36 The word which (God) sent to the sons of Israel, proclaiming the Good News of peace though CHRIST JESUS, this (ONE) is LORD of all, 37 you know the word having come about throughout all Judea, beginning in Galilee after the baptism that John announced, 38 JESUS, the (ONE) from Nazareth, as God anointed HIM with the Holy Spirit and power, WHO came throughout (the people), doing good works and curing all those having fallen under the power of the devil. 39 We are all witnesses of what HE did in both the countryside of the Jews and [in] Jerusalem. Whom they killed, having hanged on wood, 40 this (ONE) God raised [on] the third day and made him to become manifest, 41 not to all the people, but to the witnesses, those having been appointed by God, to us, who ate and drank together with him after his rising from the dead. 42 HE commanded us to announce and to (throughly) witness that this is the (ONE) assigned by God as judge of the living and the dead. 43 To this (event), the prophets witness: to receive the sending away of sins through HIS name for all trusting HIM.


10:34 "Having opened his mouth" is a Semitic expression meaning "he began to speak."


10:41 "having been appointed by God" is literally "having God spread his hand over." This was a sign of mission.


In this passage from Acts, Peter proclaimed the Good News to the household of Cornelius, a Roman centurion (leader of a cohort). Cornelius was "righteous Gentile," someone who worshiped the Jewish God and showed partiality to the Jews. According to Acts, Cornelius' worship and almsgiving to God's chosen were impeccable. However, Cornelius did not convert; conversion to Judaism meant resigning his commission in the Army, since military service required offering incense to an image of the Emperor as a sign of allegiance. Offering incense to the Emperor's image was considered to be idolatry to Jews.
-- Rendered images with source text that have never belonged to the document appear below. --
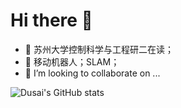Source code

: # Hi there 👋

<!--
**haohaoalt/haohaoalt** is a ✨ _special_ ✨ repository because its `README.md` (this file) appears on your GitHub profile.

Here are some ideas to get you started:

- 🔭 I’m currently working on ...
- 🌱 I’m currently learning ...
- 👯 I’m looking to collaborate on ...
- 🤔 I’m looking for help with ...
- 💬 Ask me about ...
- 📫 How to reach me: ...
- 😄 Pronouns: ...
- ⚡ Fun fact: ...
-->
- 🔭 苏州大学控制科学与工程研二在读；
- 🌱 移动机器人；SLAM；
- 👯 I’m looking to collaborate on ...


![Dusai's GitHub stats](https://github-readme-stats.vercel.app/api?username=stacklens&show_icons=true&theme=radical)
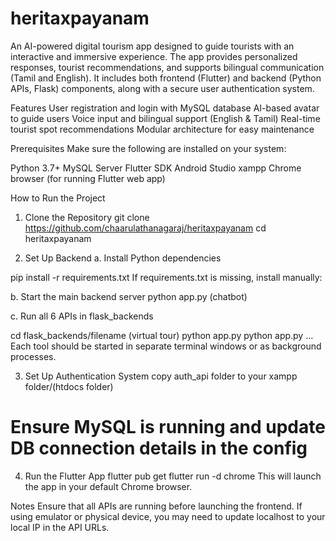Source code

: # heritaxpayanam

An AI-powered digital tourism app designed to guide tourists with an interactive and immersive experience. The app provides personalized responses, tourist recommendations, and supports bilingual communication (Tamil and English). It includes both frontend (Flutter) and backend (Python APIs, Flask) components, along with a secure user authentication system.

Features
User registration and login with MySQL database
AI-based avatar to guide users
Voice input and bilingual support (English & Tamil)
Real-time tourist spot recommendations
Modular architecture for easy maintenance

Prerequisites
Make sure the following are installed on your system:

Python 3.7+
MySQL Server
Flutter SDK
Android Studio
xampp
Chrome browser (for running Flutter web app)

How to Run the Project
1. Clone the Repository
git clone https://github.com/chaarulathanagaraj/heritaxpayanam
cd heritaxpayanam

3. Set Up Backend
a. Install Python dependencies

pip install -r requirements.txt
If requirements.txt is missing, install manually:

b. Start the main backend server
python app.py (chatbot)

c. Run all 6 APIs in flask_backends

cd flask_backends/filename (virtual tour) 
python app.py
python app.py
...
Each tool should be started in separate terminal windows or as background processes.

3. Set Up Authentication System
copy auth_api folder to your xampp folder/(htdocs folder)
# Ensure MySQL is running and update DB connection details in the config

4. Run the Flutter App
flutter pub get
flutter run -d chrome
This will launch the app in your default Chrome browser.

Notes
Ensure that all APIs are running before launching the frontend.
If using emulator or physical device, you may need to update localhost to your local IP in the API URLs.

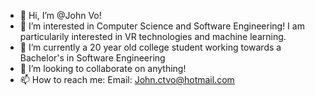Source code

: - 👋 Hi, I’m @John Vo!
- 👀 I’m interested in Computer Science and Software Engineering! I am particularily interested in VR technologies and machine learning.
- 🌱 I’m currently a 20 year old college student working towards a Bachelor's in Software Engineering
- 💞️ I’m looking to collaborate on anything!
- 📫 How to reach me: Email: John.ctvo@hotmail.com

<!---
Jxxx-Vx/Jxxx-Vx is a ✨ special ✨ repository because its `README.md` (this file) appears on your GitHub profile.
You can click the Preview link to take a look at your changes.
--->
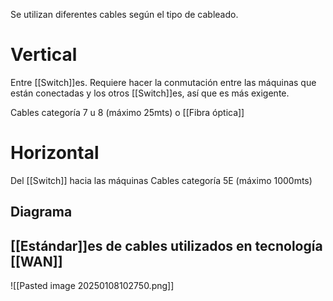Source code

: Se utilizan diferentes cables según el tipo de cableado.

# Vertical
Entre [[Switch]]es. Requiere hacer la conmutación entre las máquinas que están conectadas y los otros [[Switch]]es, así que es más exigente. 

Cables categoría 7 u 8 (máximo 25mts) o [[Fibra óptica]]
# Horizontal
Del [[Switch]] hacia las máquinas
Cables categoría 5E (máximo 1000mts)

## Diagrama
## [[Estándar]]es de cables utilizados en tecnología [[WAN]]
![[Pasted image 20250108102750.png]]
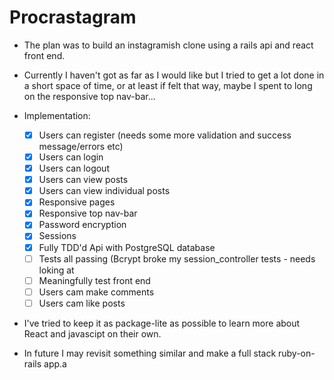 # Procrastagram 

- The plan was to build an instagramish clone using a rails api and react front end. 
- Currently I haven't got as far as I would like but I tried to get a lot done in a short space of time, or at least if felt that way, maybe I spent to long on the responsive top nav-bar...
  
- Implementation:
  - [x] Users can register (needs some more validation and success message/errors etc)
  - [x] Users can login
  - [x] Users can logout
  - [x] Users can view posts
  - [x] Users can view individual posts
  - [x] Responsive pages
  - [x] Responsive top nav-bar
  - [x] Password encryption
  - [x] Sessions
  - [x] Fully TDD'd Api with PostgreSQL database
  - [ ] Tests all passing (Bcrypt broke my session_controller tests - needs loking at
  - [ ] Meaningfully test front end
  - [ ] Users cam make comments
  - [ ] Users cam like posts

- I've tried to keep it as package-lite as possible to learn more about React and javascipt on their own. 

- In future I may revisit something similar and make a full stack ruby-on-rails app.a
  
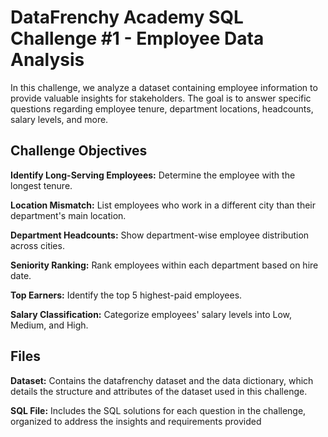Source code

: # DataFrenchy Academy SQL Challenge #1 - Employee Data Analysis
In this challenge, we analyze a dataset containing employee information to provide valuable insights for stakeholders. The goal is to answer specific questions regarding employee tenure, department locations, headcounts, salary levels, and more.

## Challenge Objectives
**Identify Long-Serving Employees:** Determine the employee with the longest tenure.  

**Location Mismatch:** List employees who work in a different city than their department's main location.  

**Department Headcounts:** Show department-wise employee distribution across cities.  

**Seniority Ranking:** Rank employees within each department based on hire date.  

**Top Earners:** Identify the top 5 highest-paid employees.  

**Salary Classification:** Categorize employees' salary levels into Low, Medium, and High.

## Files
**Dataset:** Contains the datafrenchy dataset and the data dictionary, which details the structure and attributes of the dataset used in this challenge.

**SQL File:** Includes the SQL solutions for each question in the challenge, organized to address the insights and requirements provided
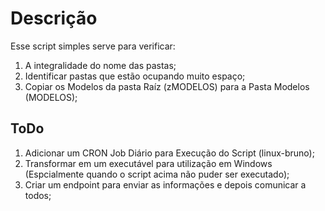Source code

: # Descrição
Esse script simples serve para verificar:
1. A integralidade do nome das pastas;
2. Identificar pastas que estão ocupando muito espaço;
3. Copiar os Modelos da pasta Raíz (zMODELOS) para a Pasta Modelos (MODELOS); 

## ToDo
1. Adicionar um CRON Job Diário para Execução do Script (linux-bruno); 
2. Transformar em um executável para utilização em Windows (Espcialmente quando o script acima não puder ser executado);
3. Criar um endpoint para enviar as informações e depois comunicar a todos; 
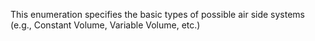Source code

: ﻿This enumeration specifies the basic types of possible air side systems (e.g., Constant Volume, Variable Volume, etc.)
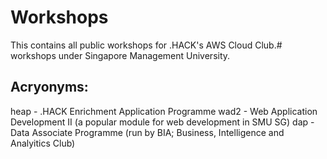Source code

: # Workshops

This contains all public workshops for .HACK's AWS Cloud Club.# workshops under Singapore Management University.

## Acryonyms:
heap - .HACK Enrichment Application Programme
wad2 - Web Application Development II (a popular module for web development in SMU SG)
dap - Data Associate Programme (run by BIA; Business, Intelligence and Analyitics Club)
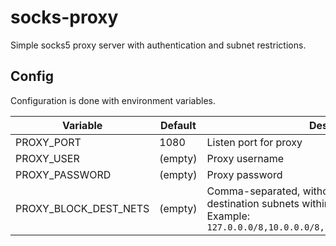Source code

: socks-proxy
===========
Simple socks5 proxy server with authentication and subnet restrictions.

## Config

Configuration is done with environment variables.

| Variable | Default | Description |
| -------- | ------- | ----------- |
| PROXY_PORT | 1080 | Listen port for proxy |
| PROXY_USER | (empty) | Proxy username |
| PROXY_PASSWORD | (empty) | Proxy password |
| PROXY_BLOCK_DEST_NETS | (empty) | Comma-separated, without spaces, list of restricted destination subnets within proxy<br> Example: `127.0.0.0/8,10.0.0.0/8,172.16.0.0/12,192.168.0.0/16` |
Peter came to the house (i.e., family) of Cornelius to preach the Good News. By entering the house of a Gentile, no matter how righteous, Peter made himself ritually impure. But this was little concern to Peter; he was there to proclaim the Good News. This passage is an early summation of the Gospel.


Notice was is included and what is missing. Peter began with the reputation of Jesus after John's ministry [37]; the author of Acts assumes John's life was common knowledge. (Nothing was mentioned about Jesus' birth or baptism.) Peter summarized the Jesus' public life as God initiative (anointing of the Holy Spirit and power); Jesus exorcized, healed, and did good works [38]. (His teachings were not mentioned, although they did exist in the community in oral form). Finally, Peter related Jesus' death (as a human act) and resurrection (as God's action) [39-40].


Peter used the personal witness as a bridge between the events of Galilee and Jerusalem [39] and again to stress the reality of the resurrection [41]. Personal witness became God's commission to preach Jesus as Lord (judge of living and dead) [42]; what they saw was a command to tell others. Along with personal testimony, the apostles had Scriptural and traditional standing; the "prophets" represented the Bible [43]. And the message from the apostles and the prophets was clear; those who believed (regardless of nation, class, color or culture) in Christ (i.e., his "name") would receive the forgiveness that God offered to all.


Does our faith in Christ' name help us to see everyone as God's child? Do we accept others, even the "lily and poinsettia" Catholics, as God accepts us?